* [SUPPLIED TEXT]:
▼▼▼

Sunday, May 29, 2005

Eiffel Tower Webcam

Tuesday, May 24, 2005

Warwick Castle - UK

N & I had a fantastic day out discovering Warwick Castle.
Warwick

We scaled each tower,up their spiral stairways, and walked the ramparts (yes, the legs were sore the next day!).We visited the eerie dungeon of the castle dating back to C14th. You could see where prisoners had etched into the stone walls while being imprisoned. Examples of the chains and a metal suit(for a really serious offence a measured metal suit was made to hold a body on display while it rot)hung from the ceiling. N was particularly grossed-out with that and the torture chamber, with its scarey ghostly sound effects that made us jump (it is owned by Tassauds after all!).

▲▲▲

* [EXCERPTED RECORDS]:
▼▼▼

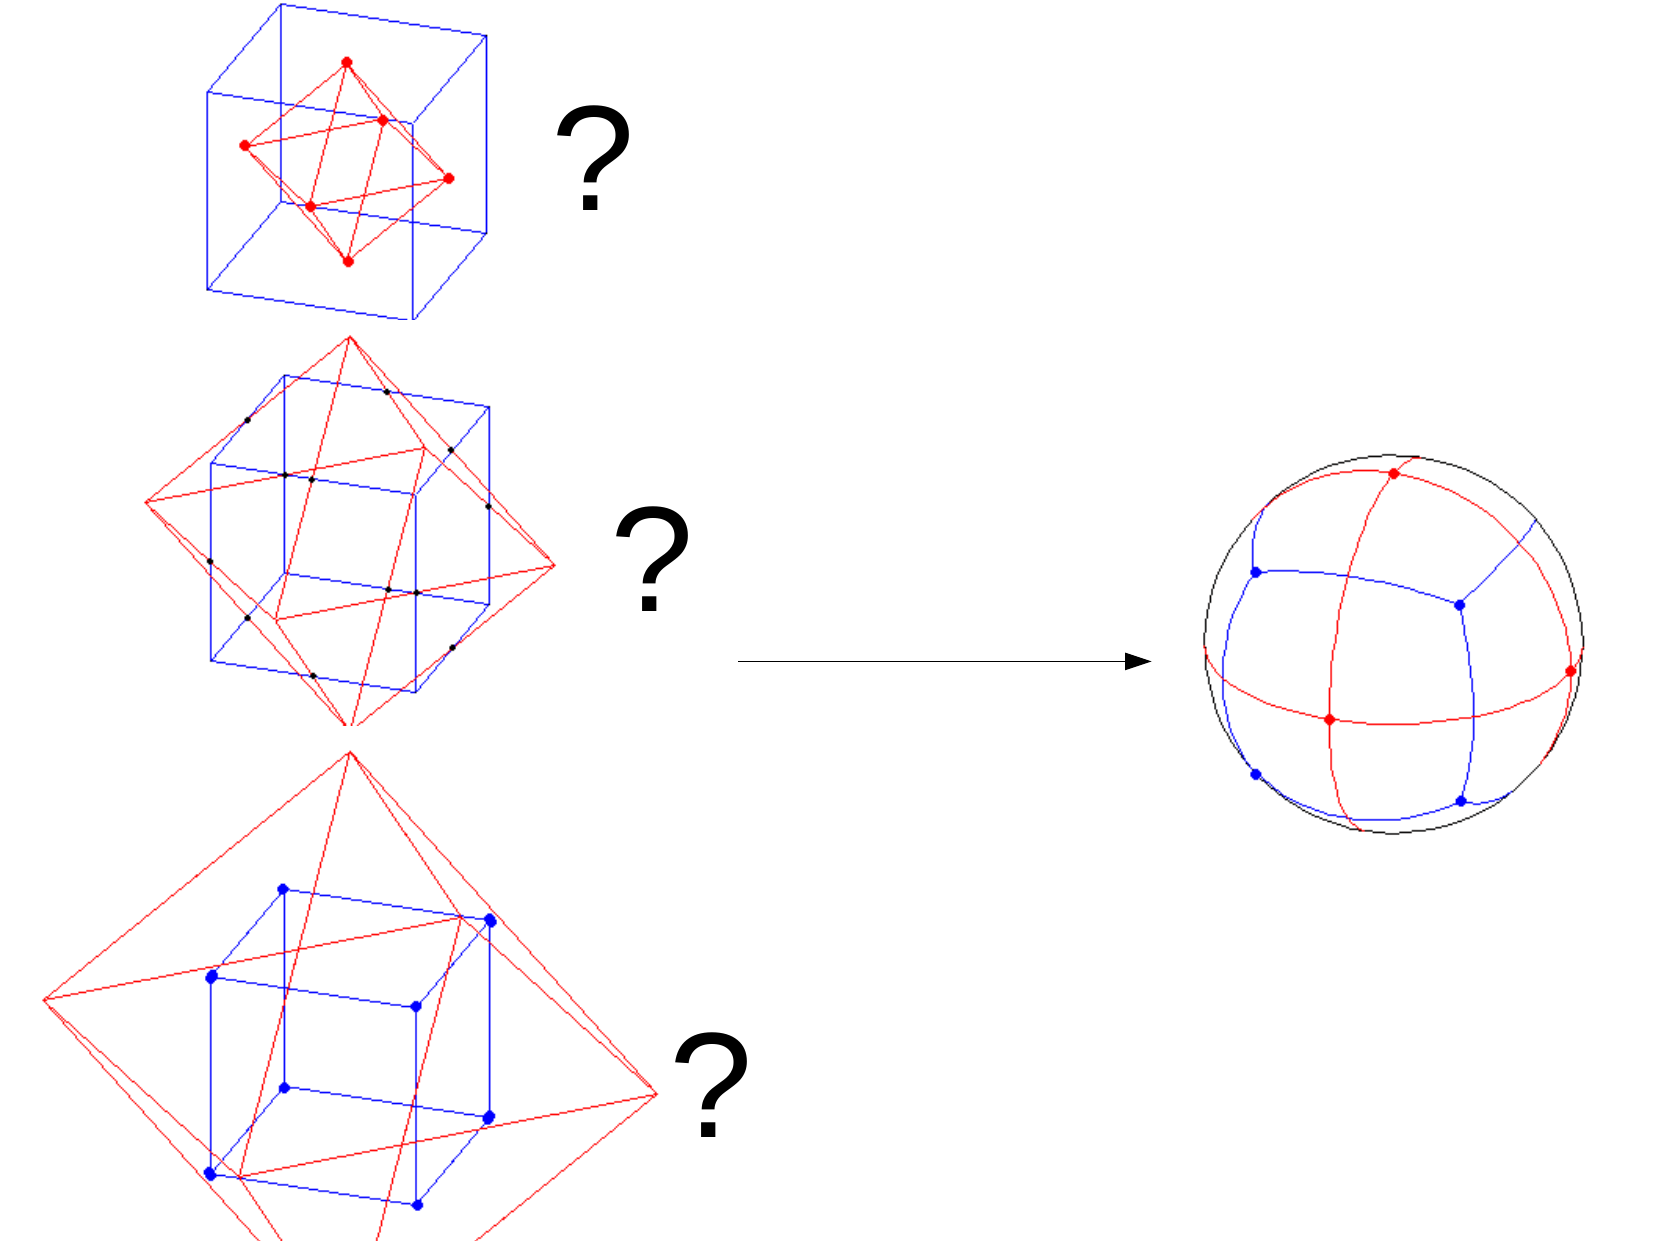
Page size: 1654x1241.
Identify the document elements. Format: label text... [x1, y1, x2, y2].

▲▲▲
▼▼▼

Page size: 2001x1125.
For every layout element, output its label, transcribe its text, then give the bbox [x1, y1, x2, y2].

▲▲▲
▼▼▼

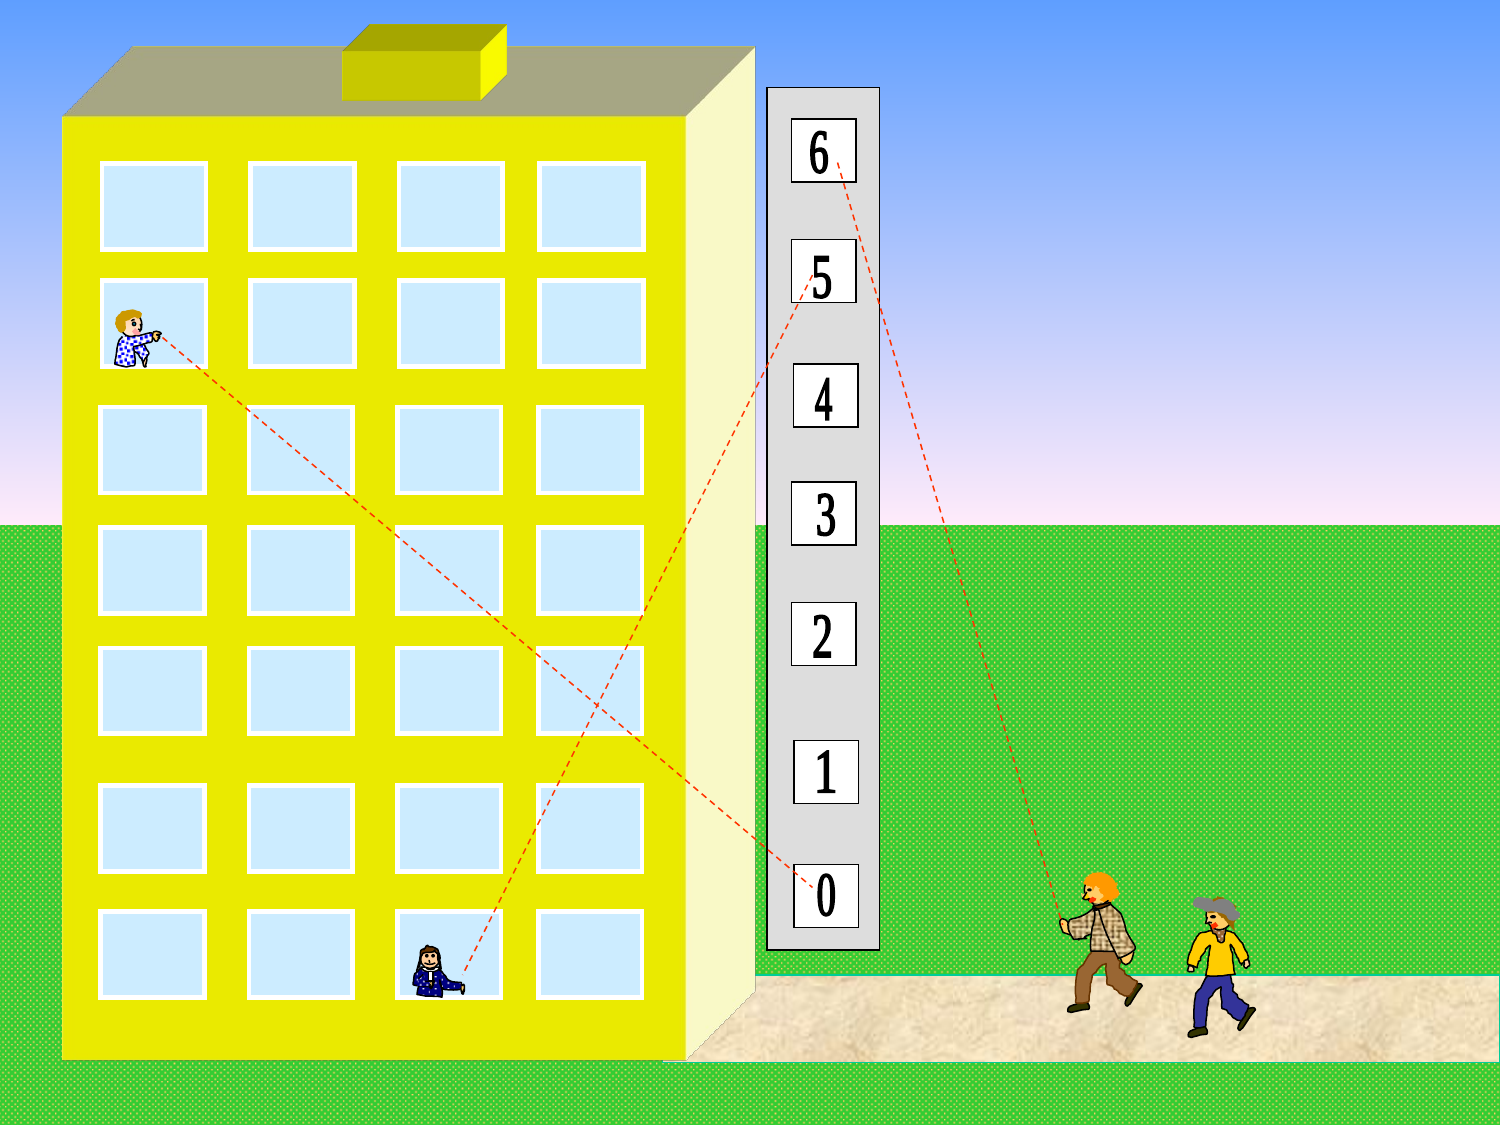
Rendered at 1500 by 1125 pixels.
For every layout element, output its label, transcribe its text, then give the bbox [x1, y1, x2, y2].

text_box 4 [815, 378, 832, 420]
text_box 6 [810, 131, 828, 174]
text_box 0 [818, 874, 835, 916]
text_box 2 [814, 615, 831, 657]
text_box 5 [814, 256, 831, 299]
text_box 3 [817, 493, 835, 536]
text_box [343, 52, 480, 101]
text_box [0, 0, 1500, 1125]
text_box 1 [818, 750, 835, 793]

▲▲▲

* [PROBLEMS]:
1. According to the Warwick Castle blog post, which century does the castle's dungeon date back to?
2. In the Warwick Castle blog post, list every part of the castle that the writers say they climbed, walked, or went into.
3. Reproduce the passage of the Warwick Castle blog post between "We scaled each" and "Tassauds after all!).", inclusive.

* [ANSWER SET]:
1. The 14th century.

2.
- The towers
- The spiral stairways
- The ramparts
- The dungeon
- The torture chamber

3.
We scaled each tower,up their spiral stairways, and walked the ramparts (yes, the legs were sore the next day!).We visited the eerie dungeon of the castle dating back to C14th. You could see where prisoners had etched into the stone walls while being imprisoned. Examples of the chains and a metal suit(for a really serious offence a measured metal suit was made to hold a body on display while it rot)hung from the ceiling. N was particularly grossed-out with that and the torture chamber, with its scarey ghostly sound effects that made us jump (it is owned by Tassauds after all!).